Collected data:
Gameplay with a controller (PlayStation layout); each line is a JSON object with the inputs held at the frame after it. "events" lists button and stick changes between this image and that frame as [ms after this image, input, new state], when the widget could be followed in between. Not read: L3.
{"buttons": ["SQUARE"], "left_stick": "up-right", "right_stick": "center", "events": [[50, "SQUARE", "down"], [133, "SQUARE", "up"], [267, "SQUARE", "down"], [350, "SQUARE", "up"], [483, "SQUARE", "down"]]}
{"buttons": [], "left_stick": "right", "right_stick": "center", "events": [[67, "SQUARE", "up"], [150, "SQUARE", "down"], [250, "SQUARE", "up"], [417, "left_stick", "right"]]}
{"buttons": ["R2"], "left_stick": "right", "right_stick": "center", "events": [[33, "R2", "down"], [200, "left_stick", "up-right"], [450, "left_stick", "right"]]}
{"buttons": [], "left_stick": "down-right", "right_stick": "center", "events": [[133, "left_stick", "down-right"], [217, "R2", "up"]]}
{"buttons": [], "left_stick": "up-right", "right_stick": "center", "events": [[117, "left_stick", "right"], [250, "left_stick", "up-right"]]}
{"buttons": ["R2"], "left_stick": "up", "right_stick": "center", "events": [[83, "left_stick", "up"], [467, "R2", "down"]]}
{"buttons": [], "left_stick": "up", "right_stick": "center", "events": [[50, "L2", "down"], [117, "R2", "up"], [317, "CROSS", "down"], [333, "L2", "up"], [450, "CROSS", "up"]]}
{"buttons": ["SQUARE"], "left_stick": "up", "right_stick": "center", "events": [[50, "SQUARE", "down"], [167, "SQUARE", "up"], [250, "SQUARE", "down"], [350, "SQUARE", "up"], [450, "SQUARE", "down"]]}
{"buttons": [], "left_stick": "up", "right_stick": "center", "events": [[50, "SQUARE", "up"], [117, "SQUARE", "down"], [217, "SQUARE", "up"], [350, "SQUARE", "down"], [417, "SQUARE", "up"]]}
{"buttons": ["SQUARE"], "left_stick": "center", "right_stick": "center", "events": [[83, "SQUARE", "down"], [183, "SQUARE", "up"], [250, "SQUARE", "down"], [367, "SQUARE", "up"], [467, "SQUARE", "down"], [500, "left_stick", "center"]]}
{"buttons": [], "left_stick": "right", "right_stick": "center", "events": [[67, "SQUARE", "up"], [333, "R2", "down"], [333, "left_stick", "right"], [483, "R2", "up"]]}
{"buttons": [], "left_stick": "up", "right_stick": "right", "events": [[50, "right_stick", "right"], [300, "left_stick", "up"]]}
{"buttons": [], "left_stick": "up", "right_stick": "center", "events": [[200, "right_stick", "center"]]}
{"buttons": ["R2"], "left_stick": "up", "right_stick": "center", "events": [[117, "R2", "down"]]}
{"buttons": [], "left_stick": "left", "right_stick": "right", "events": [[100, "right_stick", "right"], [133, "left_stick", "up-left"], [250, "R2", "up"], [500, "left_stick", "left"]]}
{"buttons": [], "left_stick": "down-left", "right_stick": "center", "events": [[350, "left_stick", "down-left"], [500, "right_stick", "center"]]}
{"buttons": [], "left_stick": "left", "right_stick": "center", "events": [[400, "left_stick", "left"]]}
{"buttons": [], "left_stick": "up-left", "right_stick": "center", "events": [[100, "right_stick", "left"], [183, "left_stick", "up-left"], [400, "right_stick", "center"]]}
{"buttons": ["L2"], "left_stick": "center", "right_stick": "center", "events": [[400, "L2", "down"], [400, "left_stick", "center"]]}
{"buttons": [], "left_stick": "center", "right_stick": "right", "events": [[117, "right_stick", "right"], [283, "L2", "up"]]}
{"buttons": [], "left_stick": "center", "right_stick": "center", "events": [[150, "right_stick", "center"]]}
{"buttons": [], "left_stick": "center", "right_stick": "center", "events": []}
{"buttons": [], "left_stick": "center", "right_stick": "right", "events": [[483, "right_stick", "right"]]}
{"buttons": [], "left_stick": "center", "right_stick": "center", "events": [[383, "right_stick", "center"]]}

Problem description = Reproduce the preceding entries exactly and completely.

Solution to this task =
Gameplay with a controller (PlayStation layout); each line is a JSON object with the inputs held at the frame after it. "events" lists button and stick changes between this image and that frame as [ms after this image, input, new state], when the widget could be followed in between. Not read: L3.
{"buttons": ["SQUARE"], "left_stick": "up-right", "right_stick": "center", "events": [[50, "SQUARE", "down"], [133, "SQUARE", "up"], [267, "SQUARE", "down"], [350, "SQUARE", "up"], [483, "SQUARE", "down"]]}
{"buttons": [], "left_stick": "right", "right_stick": "center", "events": [[67, "SQUARE", "up"], [150, "SQUARE", "down"], [250, "SQUARE", "up"], [417, "left_stick", "right"]]}
{"buttons": ["R2"], "left_stick": "right", "right_stick": "center", "events": [[33, "R2", "down"], [200, "left_stick", "up-right"], [450, "left_stick", "right"]]}
{"buttons": [], "left_stick": "down-right", "right_stick": "center", "events": [[133, "left_stick", "down-right"], [217, "R2", "up"]]}
{"buttons": [], "left_stick": "up-right", "right_stick": "center", "events": [[117, "left_stick", "right"], [250, "left_stick", "up-right"]]}
{"buttons": ["R2"], "left_stick": "up", "right_stick": "center", "events": [[83, "left_stick", "up"], [467, "R2", "down"]]}
{"buttons": [], "left_stick": "up", "right_stick": "center", "events": [[50, "L2", "down"], [117, "R2", "up"], [317, "CROSS", "down"], [333, "L2", "up"], [450, "CROSS", "up"]]}
{"buttons": ["SQUARE"], "left_stick": "up", "right_stick": "center", "events": [[50, "SQUARE", "down"], [167, "SQUARE", "up"], [250, "SQUARE", "down"], [350, "SQUARE", "up"], [450, "SQUARE", "down"]]}
{"buttons": [], "left_stick": "up", "right_stick": "center", "events": [[50, "SQUARE", "up"], [117, "SQUARE", "down"], [217, "SQUARE", "up"], [350, "SQUARE", "down"], [417, "SQUARE", "up"]]}
{"buttons": ["SQUARE"], "left_stick": "center", "right_stick": "center", "events": [[83, "SQUARE", "down"], [183, "SQUARE", "up"], [250, "SQUARE", "down"], [367, "SQUARE", "up"], [467, "SQUARE", "down"], [500, "left_stick", "center"]]}
{"buttons": [], "left_stick": "right", "right_stick": "center", "events": [[67, "SQUARE", "up"], [333, "R2", "down"], [333, "left_stick", "right"], [483, "R2", "up"]]}
{"buttons": [], "left_stick": "up", "right_stick": "right", "events": [[50, "right_stick", "right"], [300, "left_stick", "up"]]}
{"buttons": [], "left_stick": "up", "right_stick": "center", "events": [[200, "right_stick", "center"]]}
{"buttons": ["R2"], "left_stick": "up", "right_stick": "center", "events": [[117, "R2", "down"]]}
{"buttons": [], "left_stick": "left", "right_stick": "right", "events": [[100, "right_stick", "right"], [133, "left_stick", "up-left"], [250, "R2", "up"], [500, "left_stick", "left"]]}
{"buttons": [], "left_stick": "down-left", "right_stick": "center", "events": [[350, "left_stick", "down-left"], [500, "right_stick", "center"]]}
{"buttons": [], "left_stick": "left", "right_stick": "center", "events": [[400, "left_stick", "left"]]}
{"buttons": [], "left_stick": "up-left", "right_stick": "center", "events": [[100, "right_stick", "left"], [183, "left_stick", "up-left"], [400, "right_stick", "center"]]}
{"buttons": ["L2"], "left_stick": "center", "right_stick": "center", "events": [[400, "L2", "down"], [400, "left_stick", "center"]]}
{"buttons": [], "left_stick": "center", "right_stick": "right", "events": [[117, "right_stick", "right"], [283, "L2", "up"]]}
{"buttons": [], "left_stick": "center", "right_stick": "center", "events": [[150, "right_stick", "center"]]}
{"buttons": [], "left_stick": "center", "right_stick": "center", "events": []}
{"buttons": [], "left_stick": "center", "right_stick": "right", "events": [[483, "right_stick", "right"]]}
{"buttons": [], "left_stick": "center", "right_stick": "center", "events": [[383, "right_stick", "center"]]}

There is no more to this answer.